_Directions for this task_
Copy the entries below word for word, minus the pictures.

Lens and sensor metadata
==========

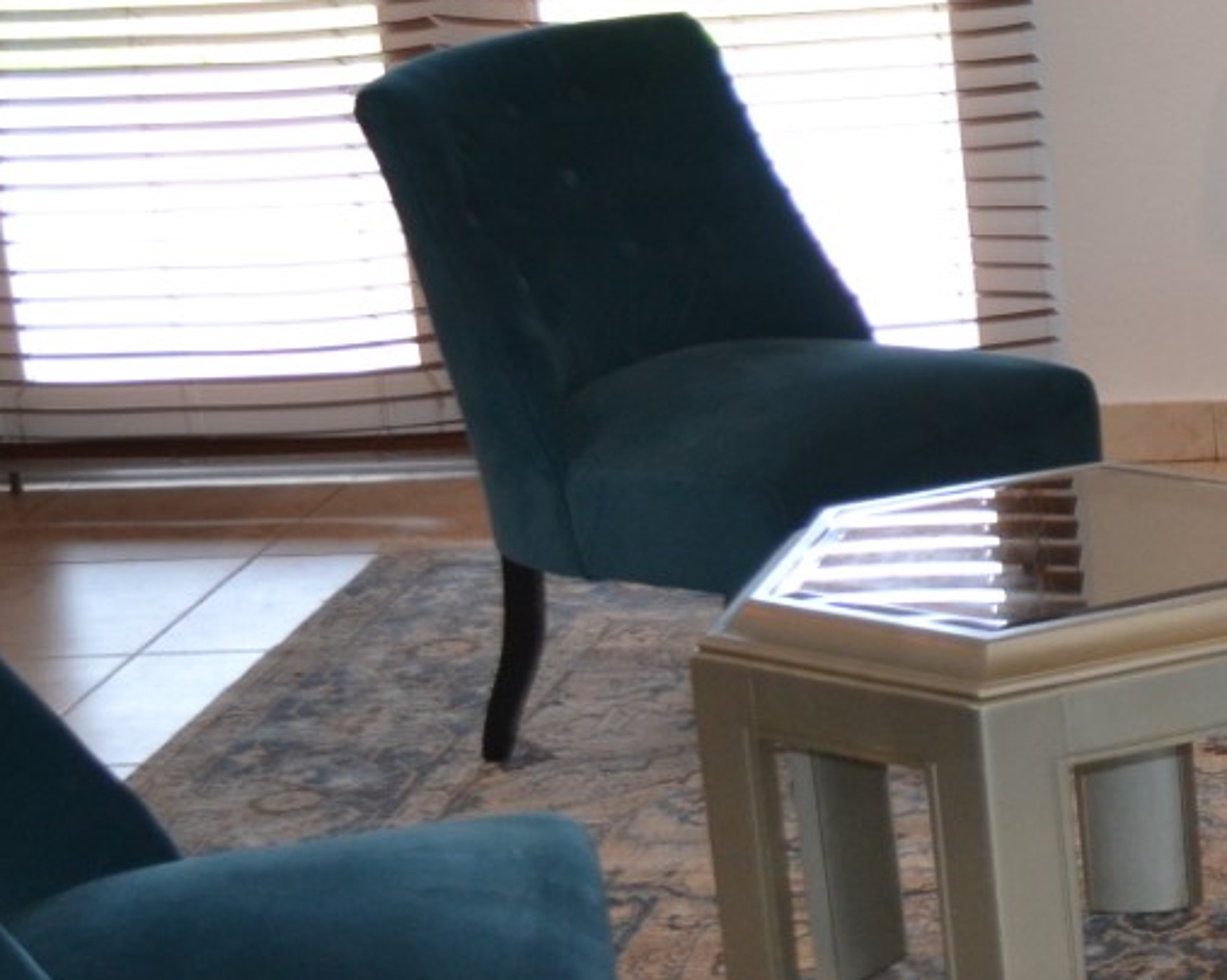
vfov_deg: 14.2
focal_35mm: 108
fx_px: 3920
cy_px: 423
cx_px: 1951
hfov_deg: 16.0
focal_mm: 24
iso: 560
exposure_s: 1/60
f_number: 4
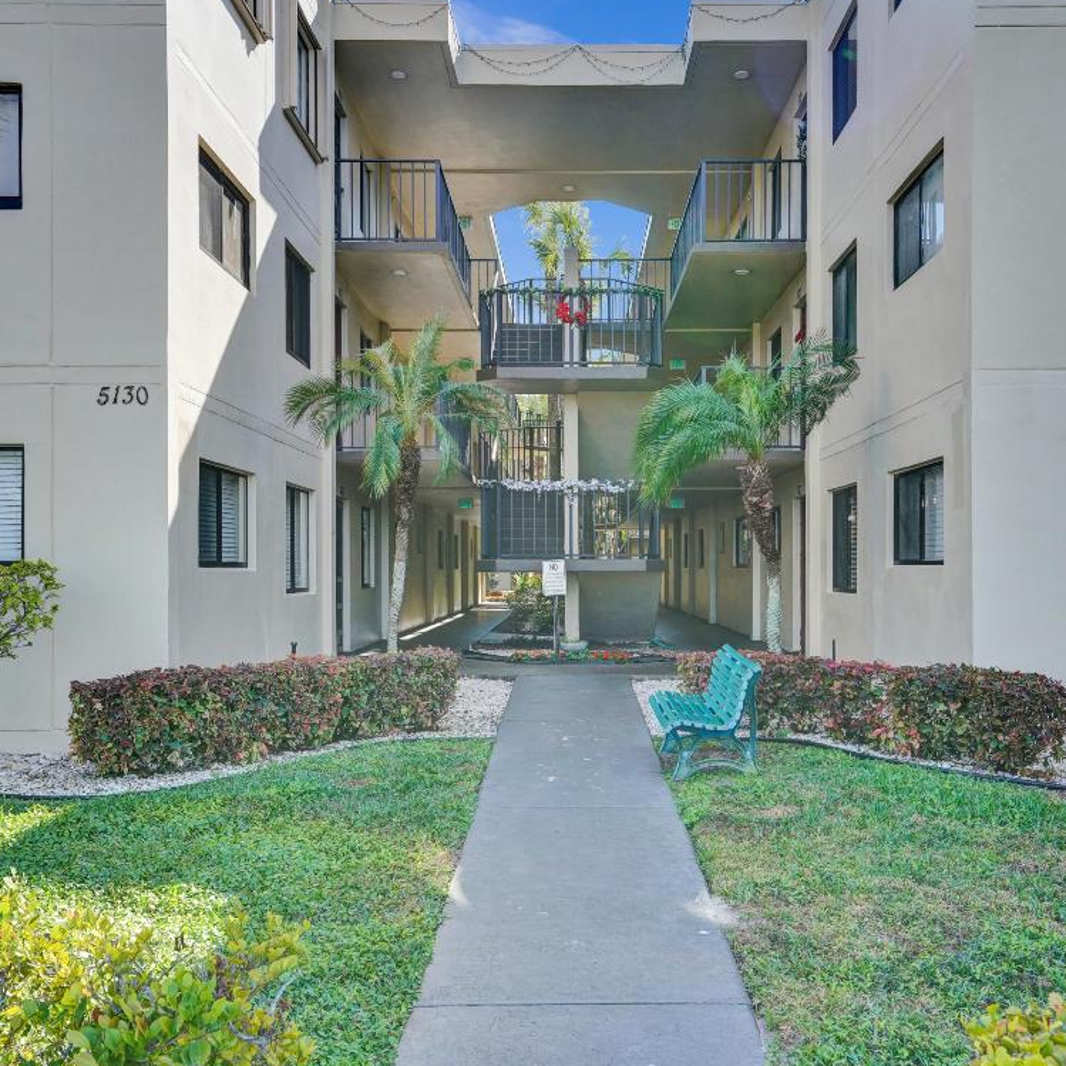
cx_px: 569
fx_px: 1185
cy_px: 531
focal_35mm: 34
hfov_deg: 48.4
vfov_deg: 48.5
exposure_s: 1/8000
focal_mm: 26
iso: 800
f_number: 4.5
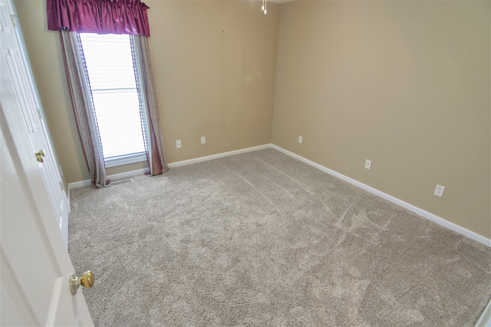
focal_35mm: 16
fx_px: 225
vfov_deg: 72.0
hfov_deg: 95.0
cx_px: 246
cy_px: 164
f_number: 5.6
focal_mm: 11
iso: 100
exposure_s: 1/4
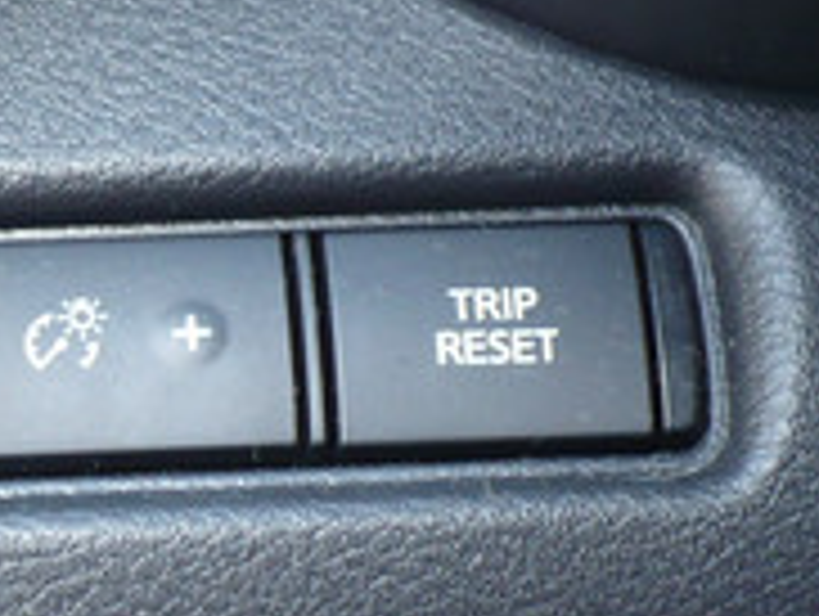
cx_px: -122
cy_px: 674
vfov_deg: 11.3
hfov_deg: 14.7
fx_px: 3080
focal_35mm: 130
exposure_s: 1/40
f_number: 2.8
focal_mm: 6.1
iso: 100
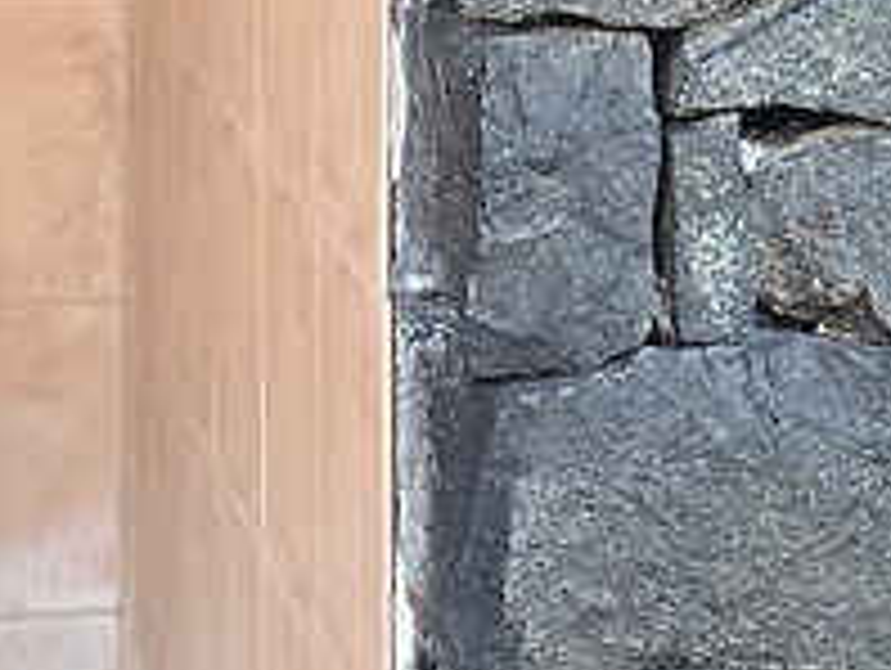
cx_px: 711
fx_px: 4304
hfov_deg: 11.8
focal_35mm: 167
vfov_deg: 8.8
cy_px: -103
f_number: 1.7
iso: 125
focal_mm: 6.3
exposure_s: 1/180
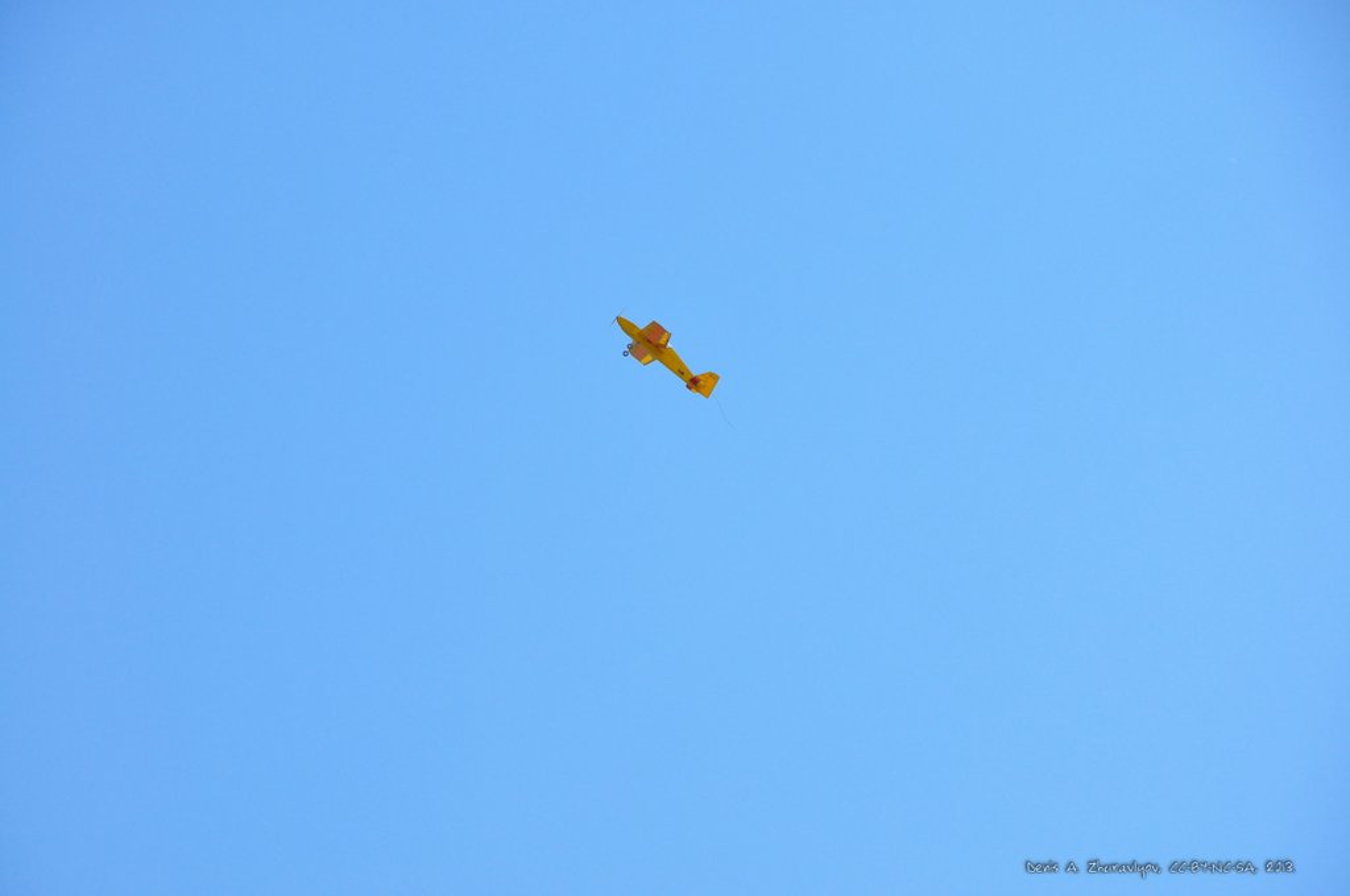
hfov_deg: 11.0
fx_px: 7022
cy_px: 448
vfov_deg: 7.3
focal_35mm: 188
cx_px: 675
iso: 200
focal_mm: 125
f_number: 8
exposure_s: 1/160
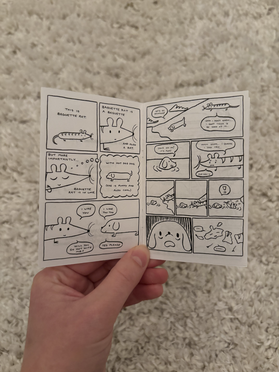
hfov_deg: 53.1
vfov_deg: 67.3
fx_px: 279
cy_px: 186
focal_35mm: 26
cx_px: 140
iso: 640
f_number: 1.6
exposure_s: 1/40
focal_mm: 5.96
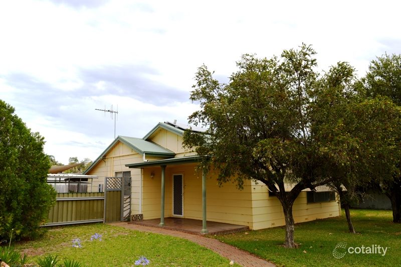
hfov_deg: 67.4
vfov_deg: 47.9
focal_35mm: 27
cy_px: 134
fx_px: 300
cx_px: 200
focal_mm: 18
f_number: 9
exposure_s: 1/200
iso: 100
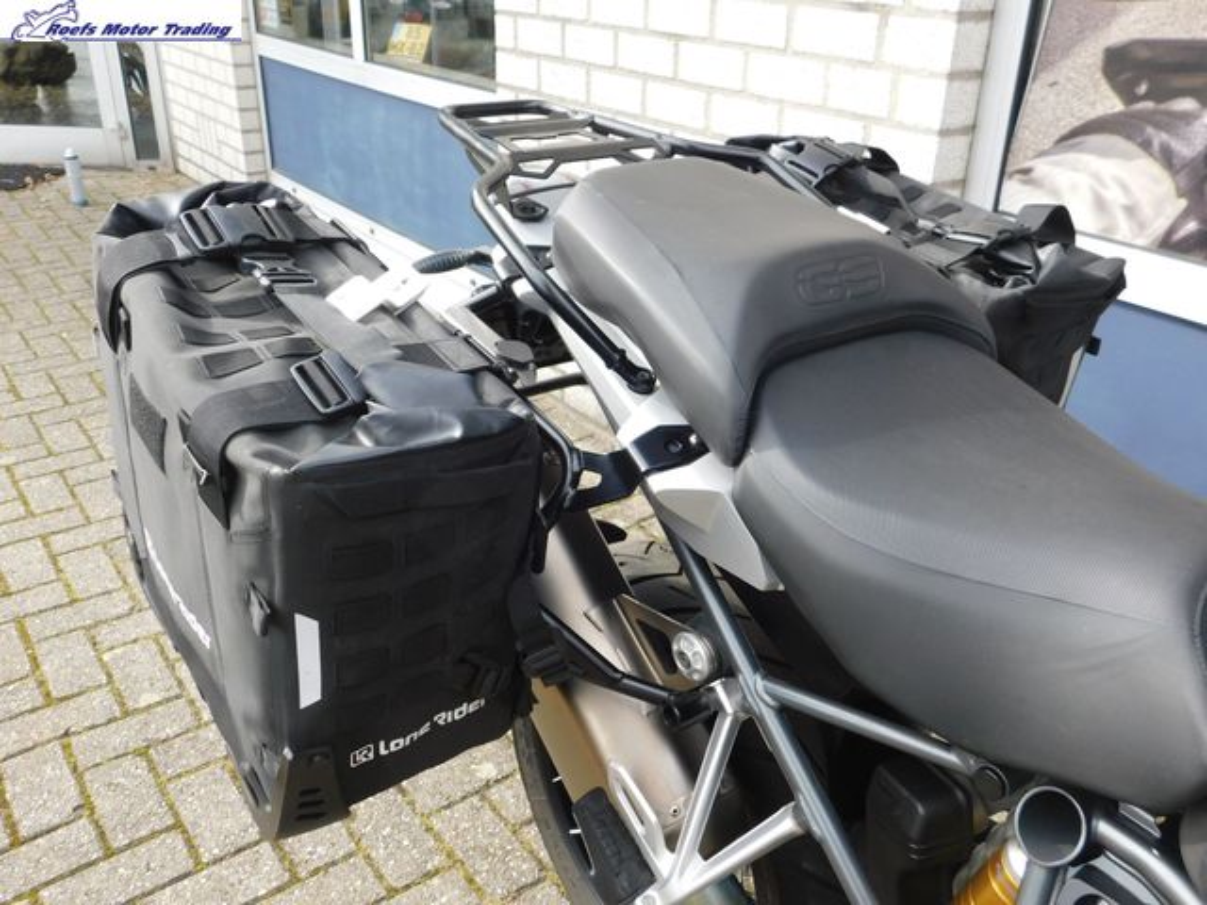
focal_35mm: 30
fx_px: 1046
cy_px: 452
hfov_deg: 60.0
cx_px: 604
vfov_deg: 46.8
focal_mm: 5.3
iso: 125
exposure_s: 1/200
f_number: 3.2
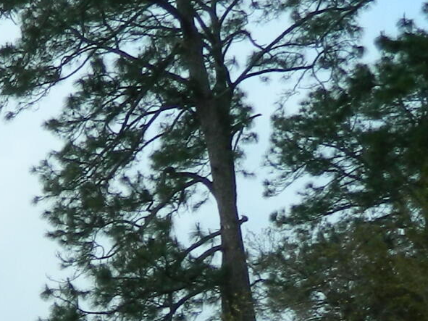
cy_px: 691
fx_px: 1570
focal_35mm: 127
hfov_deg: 14.8
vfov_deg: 10.5
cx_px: -138
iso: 80
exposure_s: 1/1000
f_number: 3.1
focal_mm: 4.5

==========

_Result of this task_
vfov_deg: 14.2
focal_35mm: 108
fx_px: 3920
cy_px: 423
cx_px: 1951
hfov_deg: 16.0
focal_mm: 24
iso: 560
exposure_s: 1/60
f_number: 4
cx_px: 569
fx_px: 1185
cy_px: 531
focal_35mm: 34
hfov_deg: 48.4
vfov_deg: 48.5
exposure_s: 1/8000
focal_mm: 26
iso: 800
f_number: 4.5
focal_35mm: 16
fx_px: 225
vfov_deg: 72.0
hfov_deg: 95.0
cx_px: 246
cy_px: 164
f_number: 5.6
focal_mm: 11
iso: 100
exposure_s: 1/4
cx_px: -122
cy_px: 674
vfov_deg: 11.3
hfov_deg: 14.7
fx_px: 3080
focal_35mm: 130
exposure_s: 1/40
f_number: 2.8
focal_mm: 6.1
iso: 100
cx_px: 711
fx_px: 4304
hfov_deg: 11.8
focal_35mm: 167
vfov_deg: 8.8
cy_px: -103
f_number: 1.7
iso: 125
focal_mm: 6.3
exposure_s: 1/180
hfov_deg: 11.0
fx_px: 7022
cy_px: 448
vfov_deg: 7.3
focal_35mm: 188
cx_px: 675
iso: 200
focal_mm: 125
f_number: 8
exposure_s: 1/160
hfov_deg: 53.1
vfov_deg: 67.3
fx_px: 279
cy_px: 186
focal_35mm: 26
cx_px: 140
iso: 640
f_number: 1.6
exposure_s: 1/40
focal_mm: 5.96
hfov_deg: 67.4
vfov_deg: 47.9
focal_35mm: 27
cy_px: 134
fx_px: 300
cx_px: 200
focal_mm: 18
f_number: 9
exposure_s: 1/200
iso: 100
focal_35mm: 30
fx_px: 1046
cy_px: 452
hfov_deg: 60.0
cx_px: 604
vfov_deg: 46.8
focal_mm: 5.3
iso: 125
exposure_s: 1/200
f_number: 3.2
cy_px: 691
fx_px: 1570
focal_35mm: 127
hfov_deg: 14.8
vfov_deg: 10.5
cx_px: -138
iso: 80
exposure_s: 1/1000
f_number: 3.1
focal_mm: 4.5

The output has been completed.